The logistic regression analysis was calculated for SSRI medication, SNRI medication, TCA medication, and any serotonergic antidepressant. Only acute traumatic hemorrhagic lesions were included and chronic subdural hemorrhages were excluded. The results are shown in Table 4.
Table 4. Univariate and multivariate logistic regression analyses on CT-positive acute traumatic intracranial hemorrhage (no CSDH).
Interactions between antithrombotic use and antidepressant use were analyzed with the two-way ANOVA. There was a statistically significant interaction with antiplatelet medication use and serotonergic antidepressant use (p = 0.006) but not with anticoagulant use and serotonergic antidepressant use (p = 0.590). Antiplatelet medication use was more common among patients taking serotonergic antidepressant medication (28.6 vs. 12.0%, p < 0.001).

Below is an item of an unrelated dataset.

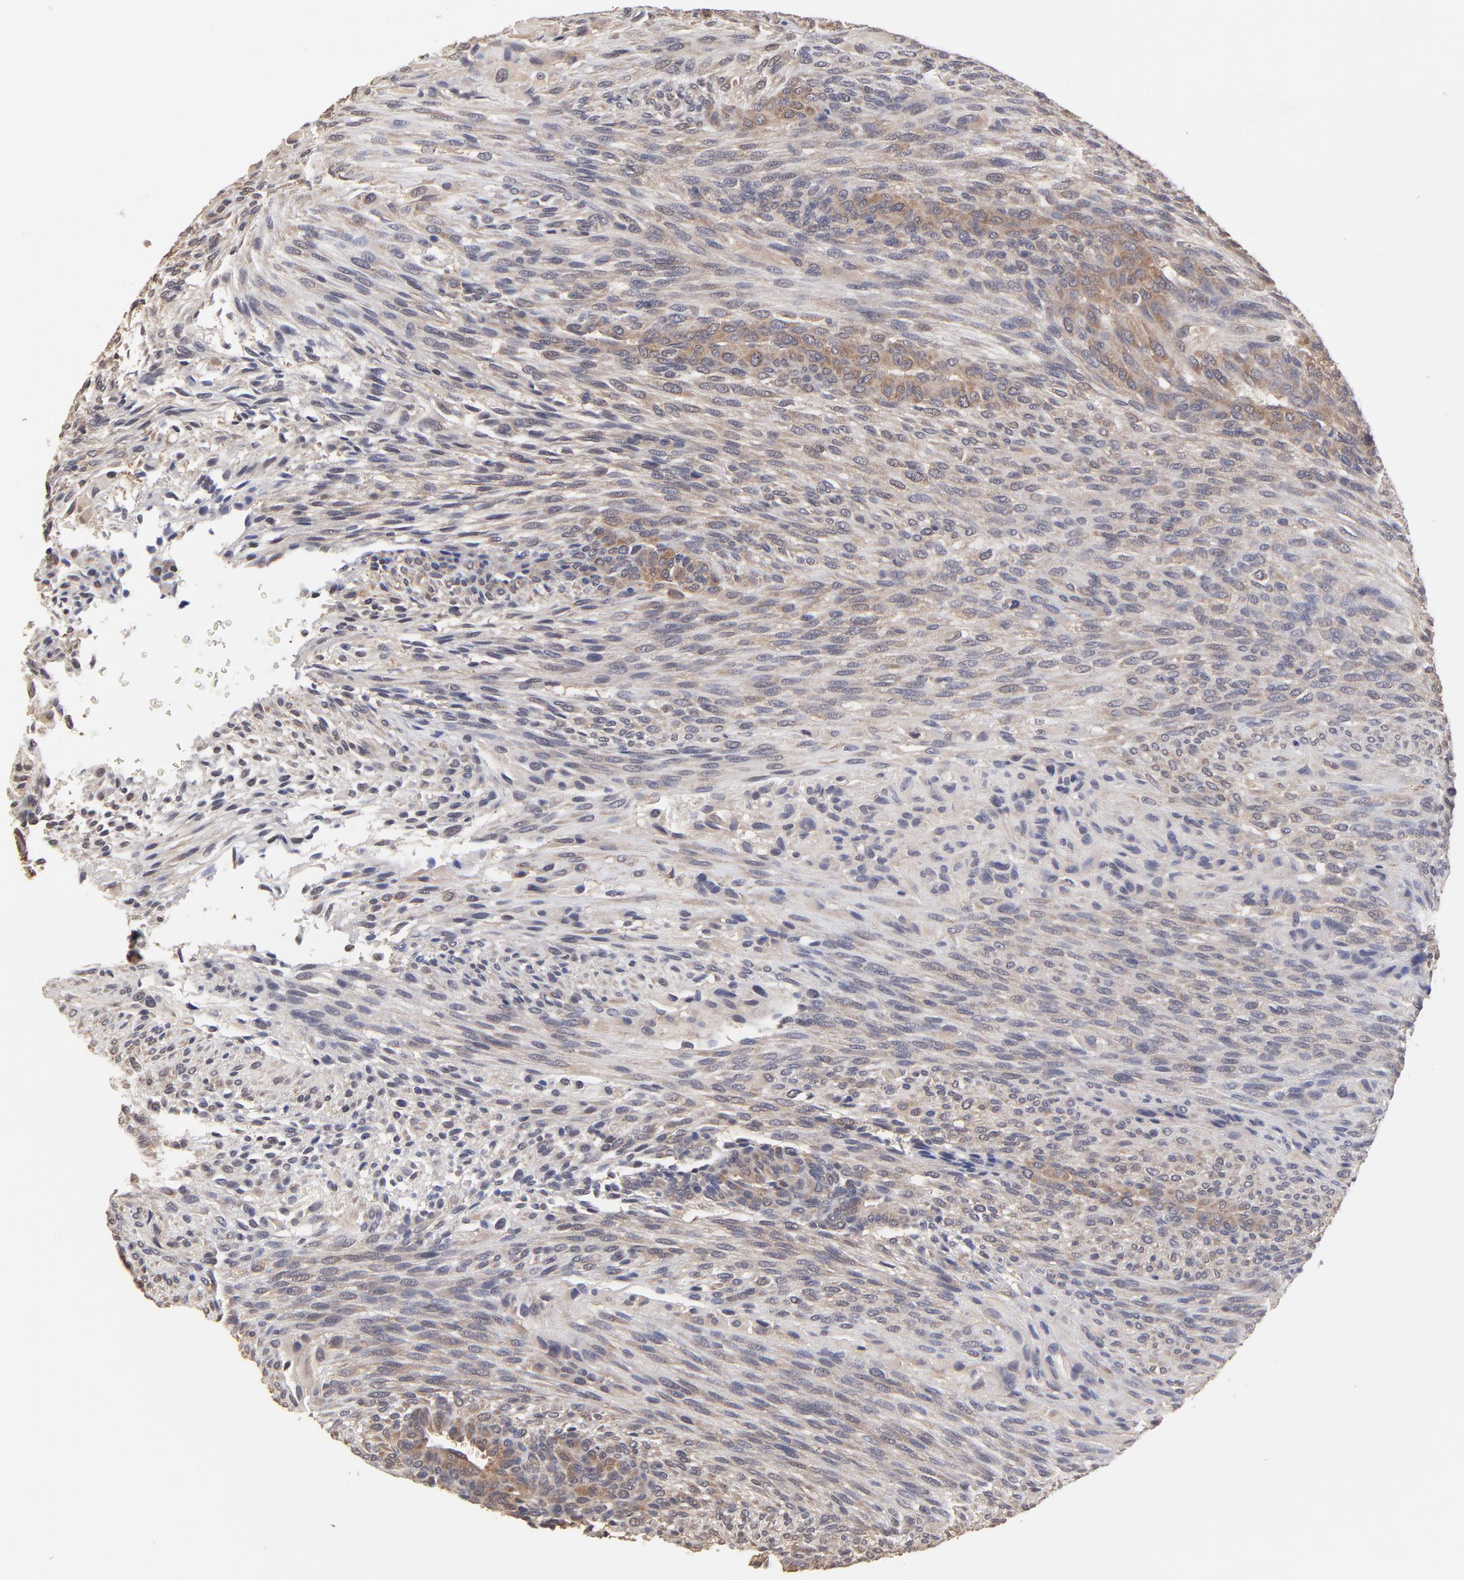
{"staining": {"intensity": "weak", "quantity": "25%-75%", "location": "cytoplasmic/membranous"}, "tissue": "glioma", "cell_type": "Tumor cells", "image_type": "cancer", "snomed": [{"axis": "morphology", "description": "Glioma, malignant, High grade"}, {"axis": "topography", "description": "Cerebral cortex"}], "caption": "Immunohistochemistry (DAB) staining of human malignant glioma (high-grade) demonstrates weak cytoplasmic/membranous protein staining in about 25%-75% of tumor cells. Ihc stains the protein in brown and the nuclei are stained blue.", "gene": "CCT2", "patient": {"sex": "female", "age": 55}}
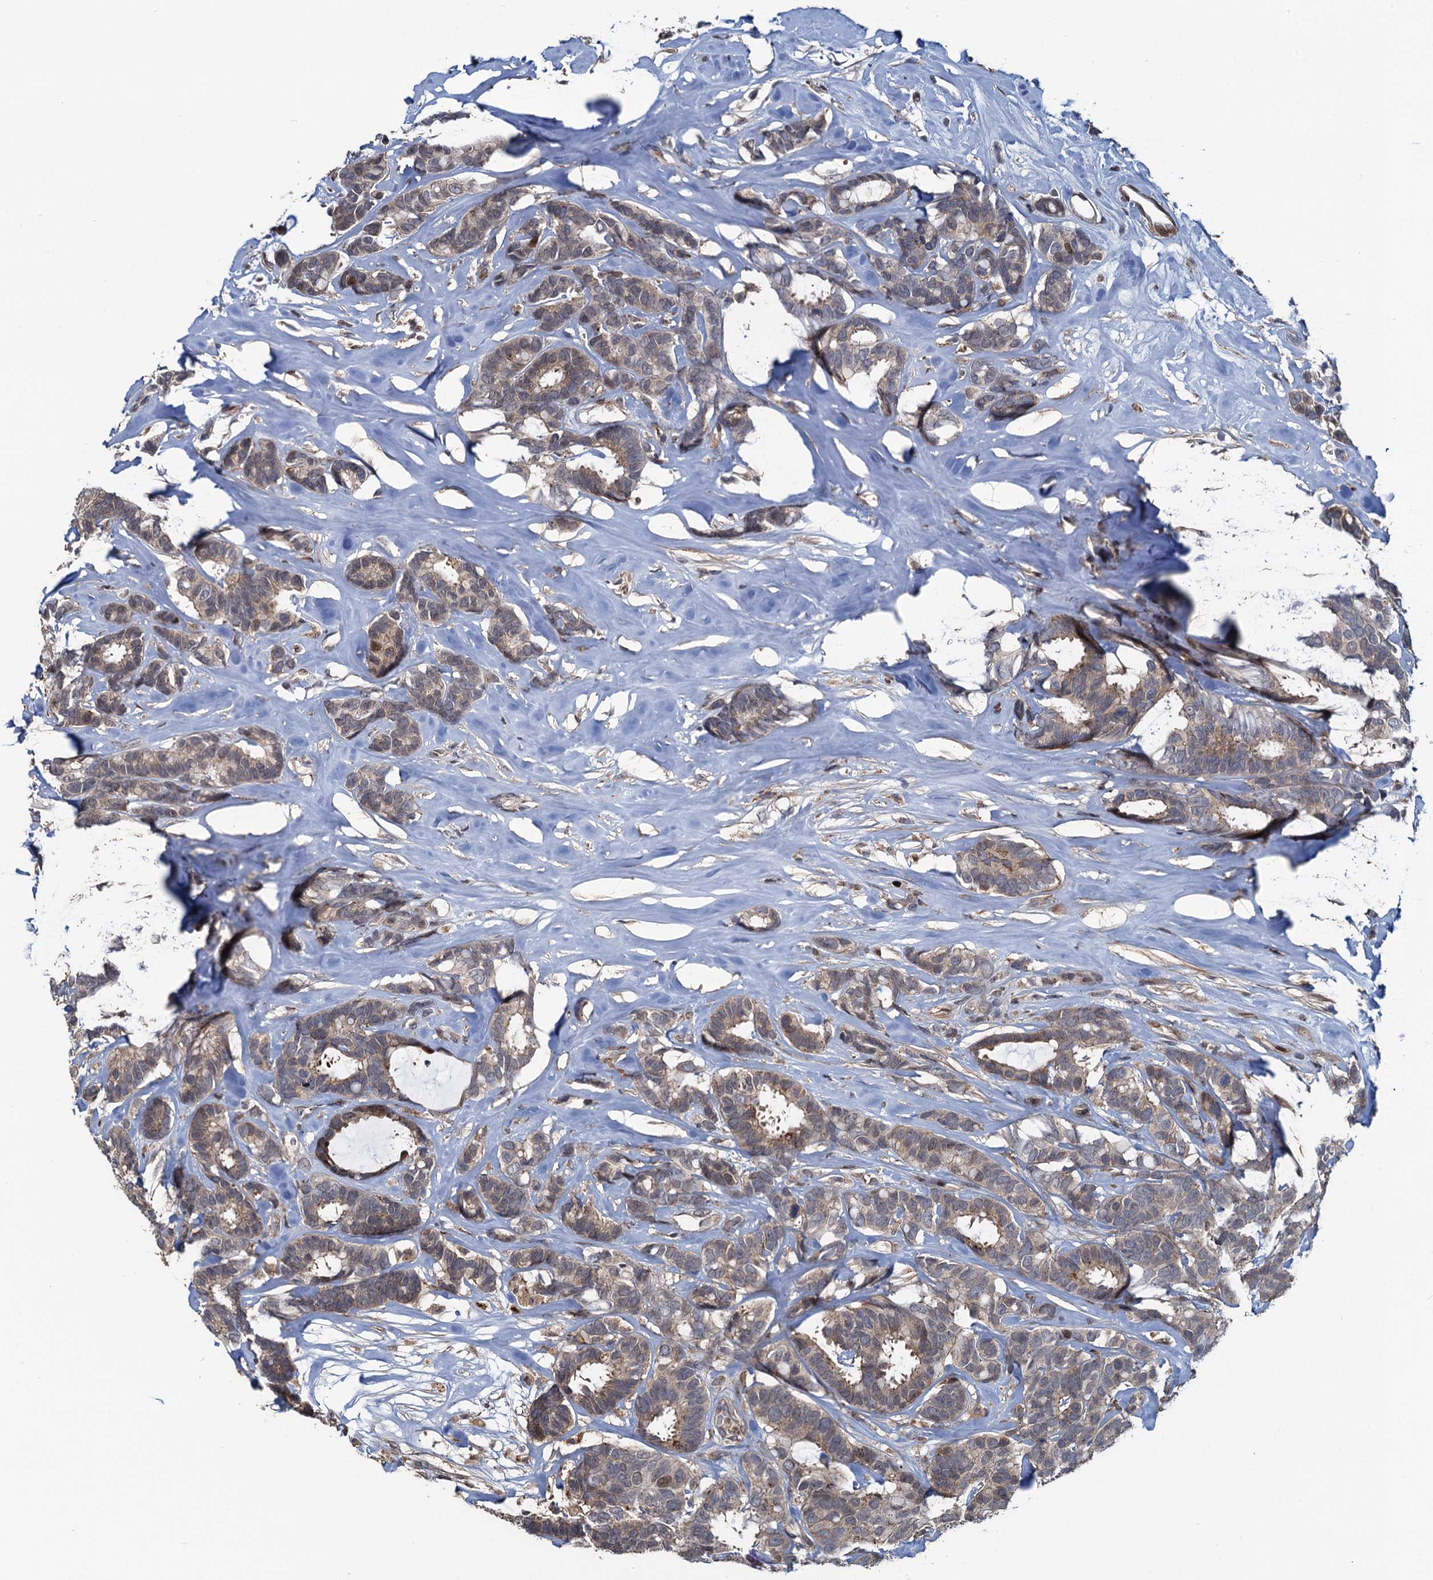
{"staining": {"intensity": "moderate", "quantity": "25%-75%", "location": "cytoplasmic/membranous,nuclear"}, "tissue": "breast cancer", "cell_type": "Tumor cells", "image_type": "cancer", "snomed": [{"axis": "morphology", "description": "Duct carcinoma"}, {"axis": "topography", "description": "Breast"}], "caption": "Moderate cytoplasmic/membranous and nuclear protein staining is seen in about 25%-75% of tumor cells in breast cancer (intraductal carcinoma).", "gene": "ATOSA", "patient": {"sex": "female", "age": 87}}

In the univariate analysis, male gender, GCS under 15, older age, and anticoagulation were associated with an increased risk for an acute traumatic intracranial bleed. In the multivariate analyses, anticoagulation was not significantly associated with increased risk for bleeding. The number of patients was 1,883 in the multivariate analyses due to missing GCS data. In the multivariate analysis with the SSRI medication, the ORs for traumatic intracranial hemorrhage were non-significant with SSRI, SNRI, and TCA medication, and also with any serotonergic antidepressant.
Discussion
There is minimal literature on the association between serotonergic antidepressant use and intracranial bleeding risk after head trauma. The rate of traumatic hemorrhagic lesions was similar in patients taking antidepressant medication vs. those not taking antidepressants. The risk for traumatic intracranial hemorrhage did not increase in those taking antidepressants, compared to those who were not, even when there was concomitant use of antithrombotic medication. These results are important given the high incidence of head injuries, the widespread use of serotonergic antidepressants medications, and the prior reports of serotonergic antidepressant-related systemic bleeding complications.
To our knowledge, the only study that has partly assessed the effects of antidepressant and traumatic intracranial bleeding has been conducted by Ibañez Pérez De La Blanca et al. (27). In that study, 504 older patients (≥60 years) with mild TBI were examined. Risk factors for traumatic intracranial lesions were analyzed with a multivariate logistic regression model. In that model, SSRIs were combined with benzodiazepines. Ibañez Pérez De La Blanca et al. concluded that SSRIs and/or benzodiazepines were protective for CT-positive intracranial lesions (OR = 1.681, 95% CI = 1.042–2.714, p = 0.033). The authors suggested that these drugs could possibly serve as neuroprotectors in elderly patients.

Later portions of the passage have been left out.